As of now I am able to launch the cloud app login page, enter username and password credentials and click login button. Once login is successful, Oracle opens a homepage for the user. Once this happens if I take screenshot or execute a page.content the screenshot and the content html is from the login page not of the homepage.
How do I always have a reference to the current page that the user is on?
Here is the basic code so far.
const puppeteer = require('puppeteer');
const fs = require('fs');
(async () => {
const browser = await puppeteer.launch({headless: false});
let page = await browser.newPage();
await page.goto('oraclecloudloginurl', {waitUntil: 'networkidle2'});
await page.type('#userid', 'USERNAME', {delay : 10});
await page.type('#password', 'PASSWORD', {delay : 10});
await page.waitForSelector('#btnActive', {enabled : true});
page.click('#btnActive', {delay : 1000}).then(() => console.log('Login Button Clicked'));
await page.waitForNavigation();
await page.screenshot({path: 'home.png'});
const html = await page.content();
await fs.writeFileSync('home.html', html);
await page.waitFor(10000);
await browser.close();
})();
With this the user logs in fine and the home page is displayed.

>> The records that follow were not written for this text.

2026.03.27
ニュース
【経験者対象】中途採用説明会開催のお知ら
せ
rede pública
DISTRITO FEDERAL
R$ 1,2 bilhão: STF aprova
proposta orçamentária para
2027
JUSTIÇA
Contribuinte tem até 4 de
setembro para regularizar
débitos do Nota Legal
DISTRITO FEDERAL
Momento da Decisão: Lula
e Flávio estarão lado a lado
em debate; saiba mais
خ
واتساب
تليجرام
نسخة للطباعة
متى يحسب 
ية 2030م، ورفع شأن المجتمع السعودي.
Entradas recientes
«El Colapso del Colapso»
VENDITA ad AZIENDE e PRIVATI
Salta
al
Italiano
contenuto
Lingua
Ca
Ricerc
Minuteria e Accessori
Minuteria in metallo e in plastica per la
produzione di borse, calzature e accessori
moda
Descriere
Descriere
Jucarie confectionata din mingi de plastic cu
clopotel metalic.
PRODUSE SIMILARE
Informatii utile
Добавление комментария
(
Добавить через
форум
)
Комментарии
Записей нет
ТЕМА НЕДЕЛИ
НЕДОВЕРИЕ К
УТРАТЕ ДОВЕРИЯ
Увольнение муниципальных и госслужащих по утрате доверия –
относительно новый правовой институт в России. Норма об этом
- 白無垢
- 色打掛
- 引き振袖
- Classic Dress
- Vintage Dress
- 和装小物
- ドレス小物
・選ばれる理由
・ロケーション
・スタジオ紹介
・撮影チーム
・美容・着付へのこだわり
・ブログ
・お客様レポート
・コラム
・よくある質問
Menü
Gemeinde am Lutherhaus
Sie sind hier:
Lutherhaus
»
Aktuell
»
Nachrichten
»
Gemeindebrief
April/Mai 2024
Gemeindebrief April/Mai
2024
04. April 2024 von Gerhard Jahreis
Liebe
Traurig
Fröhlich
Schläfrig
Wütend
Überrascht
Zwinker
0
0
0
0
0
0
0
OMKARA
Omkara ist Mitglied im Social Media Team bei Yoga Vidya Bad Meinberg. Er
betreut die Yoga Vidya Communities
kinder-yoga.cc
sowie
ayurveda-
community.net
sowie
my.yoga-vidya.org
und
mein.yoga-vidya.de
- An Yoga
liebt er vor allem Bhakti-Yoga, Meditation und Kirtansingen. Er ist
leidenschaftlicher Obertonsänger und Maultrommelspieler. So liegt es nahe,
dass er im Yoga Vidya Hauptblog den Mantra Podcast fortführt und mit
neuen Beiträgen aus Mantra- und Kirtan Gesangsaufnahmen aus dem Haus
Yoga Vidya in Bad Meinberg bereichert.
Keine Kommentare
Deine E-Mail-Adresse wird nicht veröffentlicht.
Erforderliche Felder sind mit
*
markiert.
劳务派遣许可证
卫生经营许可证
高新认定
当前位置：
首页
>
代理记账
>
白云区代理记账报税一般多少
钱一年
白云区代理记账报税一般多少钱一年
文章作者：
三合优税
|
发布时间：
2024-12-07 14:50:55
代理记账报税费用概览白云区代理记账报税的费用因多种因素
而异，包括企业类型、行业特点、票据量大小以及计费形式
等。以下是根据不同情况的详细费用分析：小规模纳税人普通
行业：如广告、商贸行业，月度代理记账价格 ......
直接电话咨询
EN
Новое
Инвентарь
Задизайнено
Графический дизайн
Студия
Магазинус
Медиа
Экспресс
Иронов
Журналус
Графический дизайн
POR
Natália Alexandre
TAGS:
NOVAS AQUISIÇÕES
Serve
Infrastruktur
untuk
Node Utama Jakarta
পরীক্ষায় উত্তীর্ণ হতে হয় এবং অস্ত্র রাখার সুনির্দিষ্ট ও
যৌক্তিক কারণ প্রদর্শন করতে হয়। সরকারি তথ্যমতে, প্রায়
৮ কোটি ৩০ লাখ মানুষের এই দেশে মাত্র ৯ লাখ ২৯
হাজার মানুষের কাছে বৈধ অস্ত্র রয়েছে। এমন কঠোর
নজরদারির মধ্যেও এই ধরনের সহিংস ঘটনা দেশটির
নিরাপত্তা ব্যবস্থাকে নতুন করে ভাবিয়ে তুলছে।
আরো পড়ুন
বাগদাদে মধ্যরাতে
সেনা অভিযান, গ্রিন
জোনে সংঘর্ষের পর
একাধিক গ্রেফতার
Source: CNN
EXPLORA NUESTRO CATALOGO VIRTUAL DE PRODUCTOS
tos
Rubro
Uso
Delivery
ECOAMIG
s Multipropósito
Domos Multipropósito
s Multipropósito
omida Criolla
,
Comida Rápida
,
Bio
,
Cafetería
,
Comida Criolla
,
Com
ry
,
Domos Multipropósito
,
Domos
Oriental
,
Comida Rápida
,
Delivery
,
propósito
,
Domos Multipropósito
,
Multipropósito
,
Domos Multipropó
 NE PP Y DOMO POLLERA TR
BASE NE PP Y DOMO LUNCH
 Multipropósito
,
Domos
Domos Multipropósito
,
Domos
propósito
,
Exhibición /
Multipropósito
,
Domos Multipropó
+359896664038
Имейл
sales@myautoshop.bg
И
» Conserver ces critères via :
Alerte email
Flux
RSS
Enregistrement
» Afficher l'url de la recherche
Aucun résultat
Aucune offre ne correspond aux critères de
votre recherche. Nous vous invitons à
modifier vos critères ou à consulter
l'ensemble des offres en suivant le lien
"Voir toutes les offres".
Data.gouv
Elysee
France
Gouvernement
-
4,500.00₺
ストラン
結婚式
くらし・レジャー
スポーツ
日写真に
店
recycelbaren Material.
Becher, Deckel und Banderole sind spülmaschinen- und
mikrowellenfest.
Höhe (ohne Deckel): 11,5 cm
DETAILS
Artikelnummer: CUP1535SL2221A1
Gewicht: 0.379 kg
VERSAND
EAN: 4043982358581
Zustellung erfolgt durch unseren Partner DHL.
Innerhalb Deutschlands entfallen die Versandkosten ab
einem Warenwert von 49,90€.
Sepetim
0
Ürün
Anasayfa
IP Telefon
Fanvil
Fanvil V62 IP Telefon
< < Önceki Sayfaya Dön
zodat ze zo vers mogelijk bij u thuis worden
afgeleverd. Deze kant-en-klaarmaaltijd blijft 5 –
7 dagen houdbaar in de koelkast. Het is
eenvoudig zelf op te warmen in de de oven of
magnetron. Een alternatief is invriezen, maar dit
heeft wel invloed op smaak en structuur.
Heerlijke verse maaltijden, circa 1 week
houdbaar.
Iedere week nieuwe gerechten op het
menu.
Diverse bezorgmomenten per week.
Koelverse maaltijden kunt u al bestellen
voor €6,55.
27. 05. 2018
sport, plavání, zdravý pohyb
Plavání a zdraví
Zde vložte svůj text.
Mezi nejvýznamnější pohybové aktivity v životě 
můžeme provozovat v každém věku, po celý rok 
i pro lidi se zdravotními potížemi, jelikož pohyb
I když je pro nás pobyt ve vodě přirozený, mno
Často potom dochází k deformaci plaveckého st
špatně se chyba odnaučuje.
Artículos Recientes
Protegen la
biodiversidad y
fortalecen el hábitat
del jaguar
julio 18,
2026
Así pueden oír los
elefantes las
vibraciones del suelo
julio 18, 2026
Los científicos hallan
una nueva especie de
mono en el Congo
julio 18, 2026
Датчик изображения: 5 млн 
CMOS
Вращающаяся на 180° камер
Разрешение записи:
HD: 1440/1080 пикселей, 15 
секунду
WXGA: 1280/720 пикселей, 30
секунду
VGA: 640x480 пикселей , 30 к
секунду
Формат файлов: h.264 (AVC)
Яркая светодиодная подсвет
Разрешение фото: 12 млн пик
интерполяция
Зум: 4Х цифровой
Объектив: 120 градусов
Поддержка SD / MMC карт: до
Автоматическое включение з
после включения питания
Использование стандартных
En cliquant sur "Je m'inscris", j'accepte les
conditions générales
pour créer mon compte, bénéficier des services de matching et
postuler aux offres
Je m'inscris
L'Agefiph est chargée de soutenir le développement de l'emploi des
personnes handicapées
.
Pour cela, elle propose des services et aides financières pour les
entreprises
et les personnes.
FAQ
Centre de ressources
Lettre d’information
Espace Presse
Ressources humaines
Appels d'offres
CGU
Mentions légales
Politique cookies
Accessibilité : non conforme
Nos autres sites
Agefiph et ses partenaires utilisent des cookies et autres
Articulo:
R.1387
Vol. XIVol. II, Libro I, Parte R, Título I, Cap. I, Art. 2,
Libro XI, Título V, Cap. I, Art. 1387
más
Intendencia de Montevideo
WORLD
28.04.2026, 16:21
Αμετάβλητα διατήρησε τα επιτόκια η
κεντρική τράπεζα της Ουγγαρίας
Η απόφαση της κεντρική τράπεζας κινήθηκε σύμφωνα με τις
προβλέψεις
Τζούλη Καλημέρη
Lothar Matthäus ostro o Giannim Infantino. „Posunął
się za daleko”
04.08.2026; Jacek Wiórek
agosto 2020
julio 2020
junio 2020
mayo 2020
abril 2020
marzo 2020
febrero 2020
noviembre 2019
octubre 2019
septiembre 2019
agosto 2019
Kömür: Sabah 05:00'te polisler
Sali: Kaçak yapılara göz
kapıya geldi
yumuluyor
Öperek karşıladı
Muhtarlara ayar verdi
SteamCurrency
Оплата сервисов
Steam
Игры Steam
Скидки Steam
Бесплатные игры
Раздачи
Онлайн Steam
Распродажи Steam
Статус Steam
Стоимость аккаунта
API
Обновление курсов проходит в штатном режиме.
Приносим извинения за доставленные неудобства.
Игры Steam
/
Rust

But I get an error after that when I try to screenshot the homepage and render the html content. It seems to be the page has changed and I am referring to the old page. How can I refer to the context of the current page?
Below is the error:
(node:14393) UnhandledPromiseRejectionWarning: Error: Protocol error (Runtime.callFunctionOn): Cannot find context with specified id undefined
This code looks problematic for two reasons:
page.click('#btnActive', {delay : 1000}).then(() => console.log('Login Button Clicked'));
await page.waitForNavigation();
The first problem is that the page.click().then() spins off a totally separate promise chain:
page.click() --> .then(...)
|
v
page.waitForNavigation()
|
v
page.screenshot(...)
|
v
...
This means the click that triggers the navigation and the navigation are running in parallel and can never be rejoined into the same promise chain. The usual solution here is to tie them into the same promise chain:
// Note: this code is still broken; keep reading!
await page.click('#btnActive', {delay : 1000});
console.log('Login Button Clicked');
await page.waitForNavigation();
This adheres to the principle of not mixing then and await unless you have good reason to.
But the above code is still broken because Puppeteer requires the waitForNavigation() promise to be set before the event that triggers navigation is fired. The fix is:
await Promise.all([
page.waitForNavigation(),
page.click('#btnActive', {delay : 1000}),
]);
or
const navPromise = page.waitForNavigation(); // no await
await page.click('#btnActive', {delay : 1000});
await navPromise;
Following this pattern, Puppeteer should no longer be confused about its context.
Minor notes:
'networkidle2' is slow and probably unnecessary, especially for a page you're soon going to be navigating away from. I'd default to 'domcontentloaded'.
await page.waitFor(10000); is deprecated along with page.waitForTimeout(), although I realize this is an older post.